[Items in a dataset]

>>>>

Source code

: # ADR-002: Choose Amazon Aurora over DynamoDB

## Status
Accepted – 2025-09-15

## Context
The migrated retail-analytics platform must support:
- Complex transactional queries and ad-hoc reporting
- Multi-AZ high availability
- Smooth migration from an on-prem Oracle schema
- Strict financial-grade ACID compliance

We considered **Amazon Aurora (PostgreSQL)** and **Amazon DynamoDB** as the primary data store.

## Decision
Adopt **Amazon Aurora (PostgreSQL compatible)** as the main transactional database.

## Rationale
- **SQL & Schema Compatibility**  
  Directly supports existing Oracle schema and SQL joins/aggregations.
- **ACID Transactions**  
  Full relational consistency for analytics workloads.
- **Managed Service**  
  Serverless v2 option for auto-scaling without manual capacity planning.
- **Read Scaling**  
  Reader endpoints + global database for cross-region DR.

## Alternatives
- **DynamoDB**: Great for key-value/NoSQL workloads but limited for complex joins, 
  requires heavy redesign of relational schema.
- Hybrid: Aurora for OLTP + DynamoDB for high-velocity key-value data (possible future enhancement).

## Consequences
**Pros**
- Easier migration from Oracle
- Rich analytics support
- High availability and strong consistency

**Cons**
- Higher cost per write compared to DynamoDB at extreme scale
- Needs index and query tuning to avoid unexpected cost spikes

<<<<

**To-do item**:
Transcribe every one of the entries above line for line, reproducing each character without change.

**Task solution**:
Source code

: # ADR-002: Choose Amazon Aurora over DynamoDB

## Status
Accepted – 2025-09-15

## Context
The migrated retail-analytics platform must support:
- Complex transactional queries and ad-hoc reporting
- Multi-AZ high availability
- Smooth migration from an on-prem Oracle schema
- Strict financial-grade ACID compliance

We considered **Amazon Aurora (PostgreSQL)** and **Amazon DynamoDB** as the primary data store.

## Decision
Adopt **Amazon Aurora (PostgreSQL compatible)** as the main transactional database.

## Rationale
- **SQL & Schema Compatibility**  
  Directly supports existing Oracle schema and SQL joins/aggregations.
- **ACID Transactions**  
  Full relational consistency for analytics workloads.
- **Managed Service**  
  Serverless v2 option for auto-scaling without manual capacity planning.
- **Read Scaling**  
  Reader endpoints + global database for cross-region DR.

## Alternatives
- **DynamoDB**: Great for key-value/NoSQL workloads but limited for complex joins, 
  requires heavy redesign of relational schema.
- Hybrid: Aurora for OLTP + DynamoDB for high-velocity key-value data (possible future enhancement).

## Consequences
**Pros**
- Easier migration from Oracle
- Rich analytics support
- High availability and strong consistency

**Cons**
- Higher cost per write compared to DynamoDB at extreme scale
- Needs index and query tuning to avoid unexpected cost spikes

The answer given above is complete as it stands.